**Passage provided**
* * * * * * * * *

A 24-year-old man has reportedly become one of the latest in an array of fatal incidents involving Lake Lanier, ahuge reservoir in northern Georgia with a tragic history. Following the deadly past few days, where three men lost their lives, it’s led people down a rabbit hole on the area’s past. Diving into the history of Lake Lanier and how many people have died, some fears over it being ‘haunted’ or ‘cursed’ has risen in recent years.
By exploring thehistory of Lake Lanier and researching how many sad deaths have occurred, the horrifying past adds perspective to understanding its haunting present, as the news grips Americans.
How many people have reportedly died in Lake Lanier?
Lake Lanier is a reservoir in the northern portion of the US state of Georgia. It was created by the completion of Buford Dam on the Chattahoochee River in 1956 and is also fed by the waters of the Chestatee River.
According to Narcity, throughout history there have been around 700 deaths reported at Lake Lanier due to accidents and drownings, making it one of America’s most dangerous lakes. Although, this is an estimation, as record-keeping wouldn’t have been as thorough as it is in present day.
Officially named Lake Sidney Lanier, the 38,000-acre recreational body of water an hour’s drive northeast of Atlanta provides drinking water for around 5 million people. The Buford Dam at the lake’s southern end generates hydroelectric power for the metro Atlanta area.
Washington Post reports that between 1994 and 2022, more than 200 have died at Lake Lanier alone. Therefore, has at least been hundreds of reported deaths at the lake, with the past 30 years taken into account.
Between 1994 and 2022 at Georgia’s most famous manmade lake, at least 76 people died in boating incidents, and there were 140 drowning deaths, according to the Georgia Department of Natural Resources.
While some assume the lake’s popularity could explain the high number of fatalities, Lake Allatoona which is only 40 miles west of Lanier, has a similar number of visitors each year but one-third of the deaths, as per Oxford American.
There has been six tragic deaths at the site in 2023 alone, with the three latest fatalities doubling the number of three deaths last month in a matter of days.

* * * * * * * * *

**Data section**
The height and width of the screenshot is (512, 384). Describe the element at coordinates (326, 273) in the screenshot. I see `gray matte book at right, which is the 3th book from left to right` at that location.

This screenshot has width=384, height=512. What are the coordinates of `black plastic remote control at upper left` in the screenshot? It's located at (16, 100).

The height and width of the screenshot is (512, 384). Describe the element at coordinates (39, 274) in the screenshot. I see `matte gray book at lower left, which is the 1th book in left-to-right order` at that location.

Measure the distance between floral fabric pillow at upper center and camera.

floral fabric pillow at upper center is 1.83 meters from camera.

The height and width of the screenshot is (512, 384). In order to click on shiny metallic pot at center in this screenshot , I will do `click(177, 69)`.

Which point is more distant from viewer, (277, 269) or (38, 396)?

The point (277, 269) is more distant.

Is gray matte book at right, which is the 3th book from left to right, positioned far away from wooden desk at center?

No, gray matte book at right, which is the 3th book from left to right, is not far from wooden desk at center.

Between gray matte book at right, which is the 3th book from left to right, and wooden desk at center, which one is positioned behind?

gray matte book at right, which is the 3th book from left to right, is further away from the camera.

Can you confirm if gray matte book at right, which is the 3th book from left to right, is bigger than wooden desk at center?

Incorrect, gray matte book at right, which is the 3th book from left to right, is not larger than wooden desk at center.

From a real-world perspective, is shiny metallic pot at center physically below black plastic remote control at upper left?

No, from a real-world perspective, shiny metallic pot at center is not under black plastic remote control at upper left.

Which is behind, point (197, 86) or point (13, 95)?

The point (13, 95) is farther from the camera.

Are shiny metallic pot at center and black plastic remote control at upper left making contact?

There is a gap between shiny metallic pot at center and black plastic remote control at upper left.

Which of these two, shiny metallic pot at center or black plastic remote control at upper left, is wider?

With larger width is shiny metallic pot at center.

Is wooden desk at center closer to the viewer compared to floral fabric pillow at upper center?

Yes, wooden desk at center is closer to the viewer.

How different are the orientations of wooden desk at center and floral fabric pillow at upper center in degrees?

* * * * * * * * *

**Try it**
The Lake Lanier article gives a figure of around 700 deaths reported at the lake. Why does it call this number only an estimate? Answer in one to three sentences.

**Reply**
It is only an estimate because record-keeping in the past was not as thorough as it is today.